The thing about this section is that looking at it, I do have friendship and family and I'm mostly socially fulfilled for someone my age. But here is what Wikipedia says:
In the absence of these elements, many people become susceptible to loneliness, social anxiety, and clinical depression.
All things which I am, in fact, susceptible to, and have had at many times and continue to have. So I wonder why, despite having these needs fulfilled, I've still got those. I guess it's something internal. I feel disappointed that this is raising more questions than it answers...


At this point, I really don't want to look at the top two too closely, let alone go into detailed introspective paragraphs here right now. Because looking at them just fills my head with stress & questions.

What I'm going to is try to fulfill these base needs, during the next week or so, thinking very consciously about how, as I go up the pyramid in my mind right now, I get even weaker with each level, trying to build a strong foundation for eventual, hopefully, self-actualization. It's just... I can't go to therapy because of Dr. Asshole -- I never told you, blog, about Dr. Asshole, but let's just stay he's still in my dreams & the eyes of my mind & hurts me; also, here is a little reminder to anyone who goes to a therapist: if at any time you feel uncomfortable, remember it is YOUR GODDAMN MEETING and YOUR MONEY and you can leave at any time. It took me forty-five minutes to remember that with this doctor and had I found my voice earlier, I would be the better for it now. But I digress... I can't go to therapy, but that doesn't mean I can't try to better myself and become happier and all anyway. And I just realize how goddamn important it is for my body to feel like a good thing to live inside because right now it feels weak as hell. And does my self.

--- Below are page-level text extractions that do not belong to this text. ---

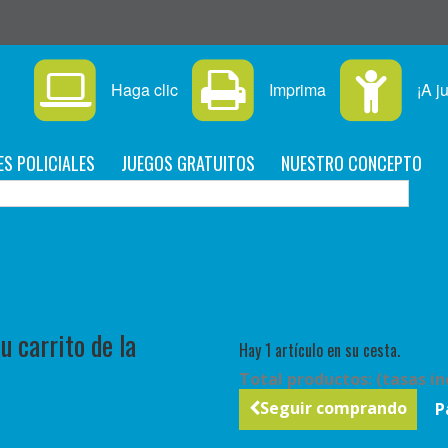
Haga clic
Imprima
¡A j
ES POLICIALES
JUEGOS GRATUITOS
NUESTRO CONCEPTO
C
 carrito de la
Hay 1 artículo en su cesta.
Total productos: (tasas in
Seguir comprando
P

So I'm trying... Also, sister who fell asleep after yoga, I don't know what that means but I want you to be ok too & that is why I used this diagram I found on your Facebook page and wrote about it because. Because I don't know...

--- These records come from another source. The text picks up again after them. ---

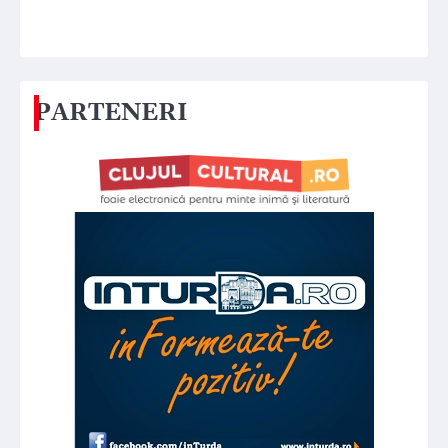
PARTENERI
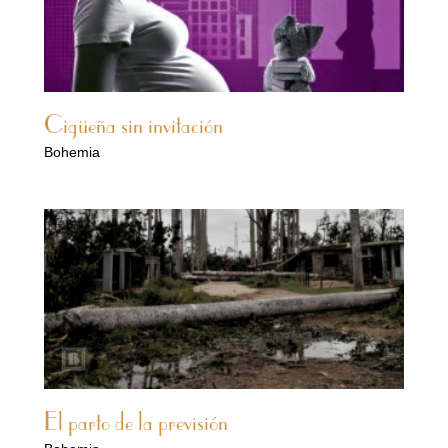
Cigüeña sin invitación
Bohemia
El parto de la previsión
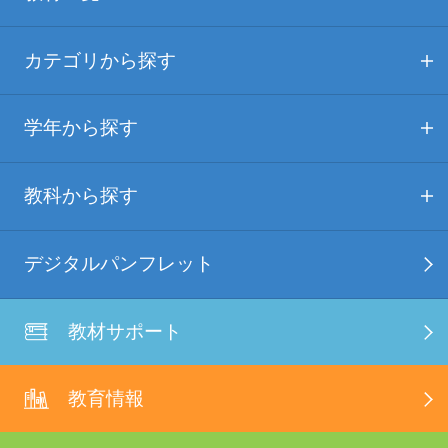
カテゴリから探す
学年から探す
教科から探す
デジタルパンフレット
教材サポート
教育情報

Also I realized I have followers now. Comments are GREAT, peeps.

4 comments:

Unknown said...

I'd like to thank you for posting this. it totally helps with organizing my priorities in life right now. I don't have any spectacular comments to make but I must say that most of the time everyone's striving for the top of the triangle with the exception of the elderly. After reading this I only just realized that the constant nagging that I get from the elder beings around me about my food and health makes a lot of sense, almost too much now. They have enough experience to know that if you're body's not happy then you're mind and heart sure as hell won't be.
Also, I've had the misfortune of having sexual experiences at a very early age (I'm 17 btw). It does make a person feel almost complete. I mean, it's hard to find yourself feeling down whilst you're sexually active,especially as a hormone raging teenager but it still is dangerous with the std's and whatnot and it's quite easy to become addicted. Still, I felt that it was wrong so I broke of those 'relationships' and have remained sex free for some years now but the constant craving is pretty tough to handle. The one itch I can't and won't scratch till...well idk...it depends on circumstance I suppose. The best thing to do is to occupy oneself with as many activities as possible. believe me, it's possible to forget that there's even such a thing and you won't feel like psychic energy is being drained from necessary goals. It's the goals that drain your psychic energy from the unnecessary ones. :)

ps: I have no idea why I just told you ALL of that. My train of thought went in that direction. Idk if it's worth anything...

freddy-may said...

No, thank you for that! I love when I write things that get people telling me about their lives... I definitely get that it can seem like the only, most important thing. I try to just enjoy myself other ways, but like you said there's the craving. But I don't plan to "scratch" it for a while.

freddy-may said...

Oh, and I finally got both some goddamn sleep and some social interaction this weekend. WIN!

Unknown said...

That's really good. My weekends are occupied by art classes and homework...it never ends. :)

Yeh, the craving's a bitch but you seem like a pretty disciplined person.